The output, for an environment with an action size of 4, may look something like this for a given game state:

{0.9, 0.05, 0.025, 0.025}

In the case above, the agent will most likely choose the first action (i.e. p = 0.9). So far so good – but how does entropy come into this? One of the key problems which needs to be addressed in reinforcement learning is making sure the agent doesn’t learn to converge on one set of actions or strategies too quickly. This is called encouraging exploration. In the policy gradient version of reinforcement learning, exploration can be encouraged by putting the negative of the entropy of the output layer into the loss function. Thus, as the loss is minimized, any “narrowing down” of the probabilities of the agent’s actions must be strong enough to counteract the increase in the negative entropy.
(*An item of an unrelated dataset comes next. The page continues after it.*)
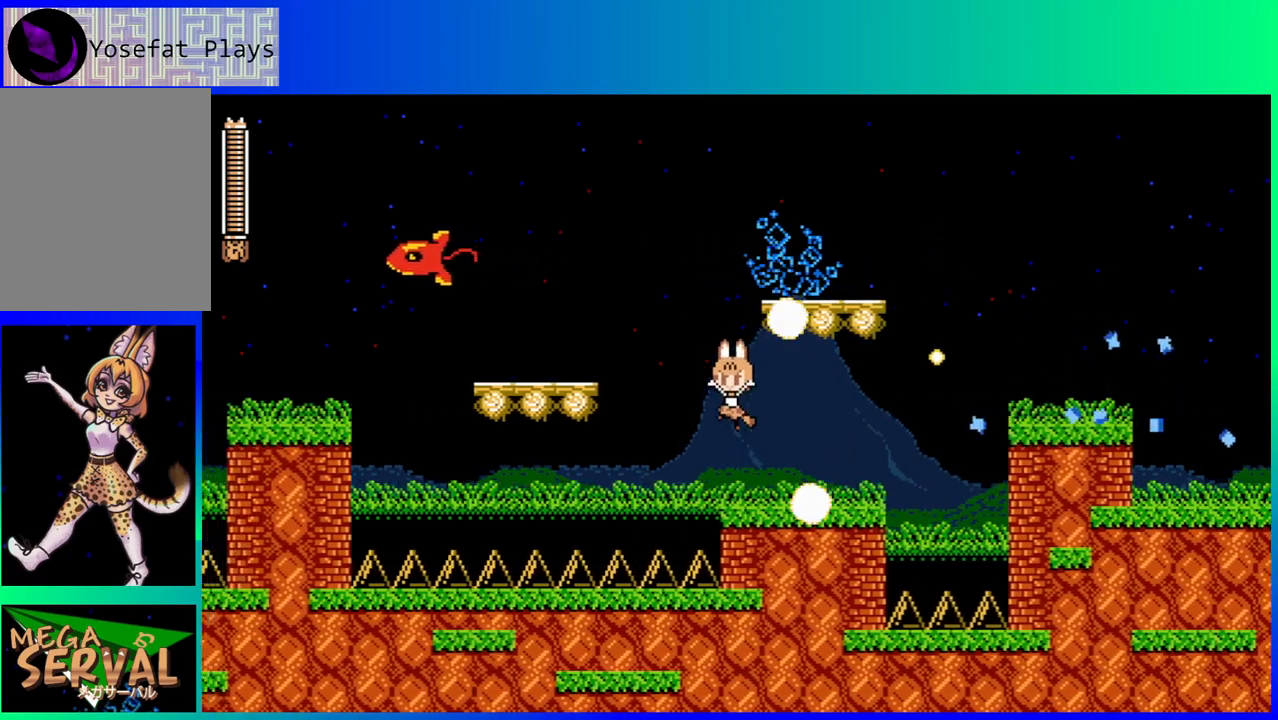
{"buttons": [], "left_stick": "center", "right_stick": "center", "events": [[67, "B", "up"], [67, "DPAD_LEFT", "up"], [133, "DPAD_RIGHT", "down"], [500, "DPAD_RIGHT", "up"]]}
For instance, the entropy of the example output above, given its predilection for choosing the first action (i.e. p = 0.9), is quite low – 0.61bits. Consider an alternative output of the softmax layer however:

{0.3, 0.2, 0.25, 0.25}

In this case, the entropy is larger 1.98bits, given that there is more uncertainty in what action the agent should choose. If the negative of entropy is included in the loss function, a higher entropy will act to reduce the loss value more than a lower entropy, and hence there will be a tendency not to converge too quickly on a definitive set of actions (i.e. low entropy).

Entropy is also used in certain Bayesian methods in machine learning, but these won’t be discussed here. It is now time to consider the commonly used cross entropy loss function.
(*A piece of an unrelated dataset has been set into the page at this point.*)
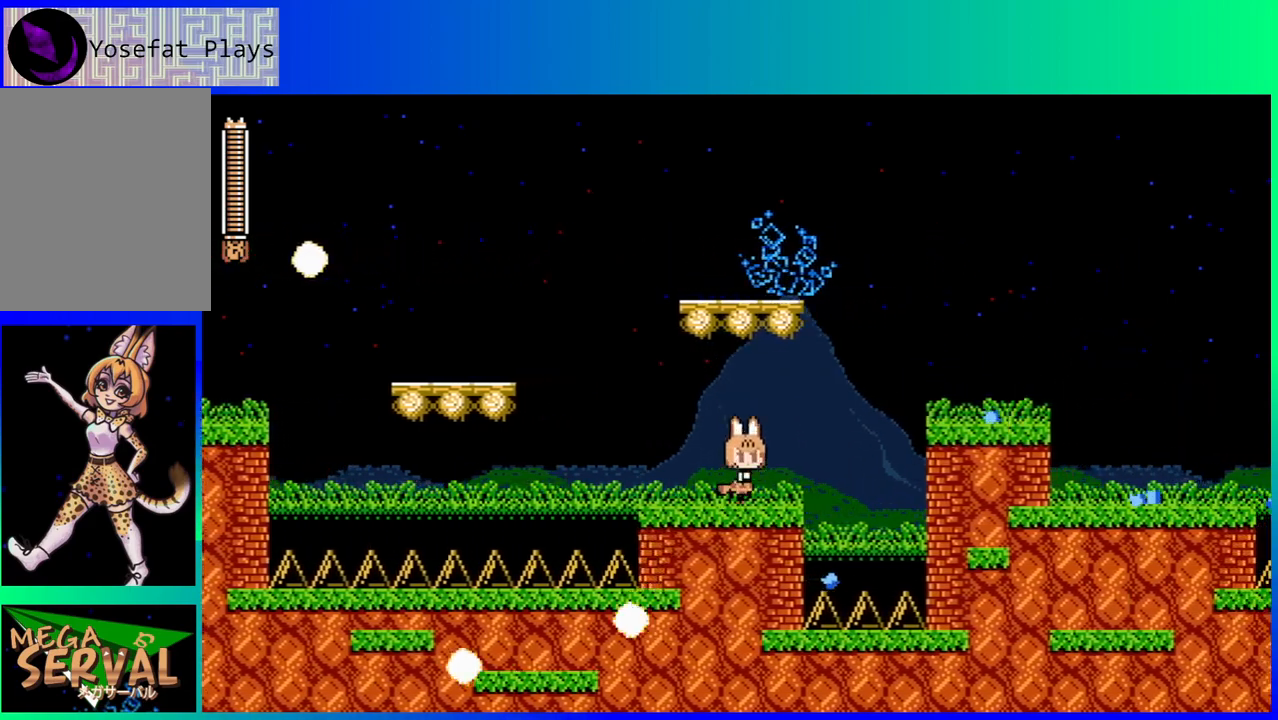
{"buttons": ["B", "DPAD_RIGHT"], "left_stick": "center", "right_stick": "center", "events": [[250, "DPAD_RIGHT", "down"], [500, "B", "down"]]}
Cross entropy and KL divergence

Cross entropy is, at its core, a way of measuring the “distance” between two probability distributions P and Q. As you observed, entropy on its own is just a measure of a single probability distribution. As such, if we are trying to find a way to model a true probability distribution, P, using, say, a neural network to produce an approximate probability distribution Q, then there is the need for some sort of distance or difference measure which can be minimized.

The difference measure in cross entropy arises from something called Kullback–Leibler (KL) divergence. This can be seen in the definition of the cross entropy function:

$$H(p, q) = H(p) + D_{KL}(p \parallel q)$$

The first term, the entropy of the true probability distribution p, during optimization is fixed – it reduces to an additive constant during optimization. It is only the parameters of the second, approximation distribution, q that can be varied during optimization – and hence the core of the cross entropy measure of distance is the KL divergence function.

KL divergence

The KL divergence between two distributions has many different interpretations from an information theoretic perspective. It is also, in simplified terms, an expression of “surprise” – under the assumption that P and Q are close, it is surprising if it turns out that they are not, hence in those cases the KL divergence will be high. If they are close together, then the KL divergence will be low.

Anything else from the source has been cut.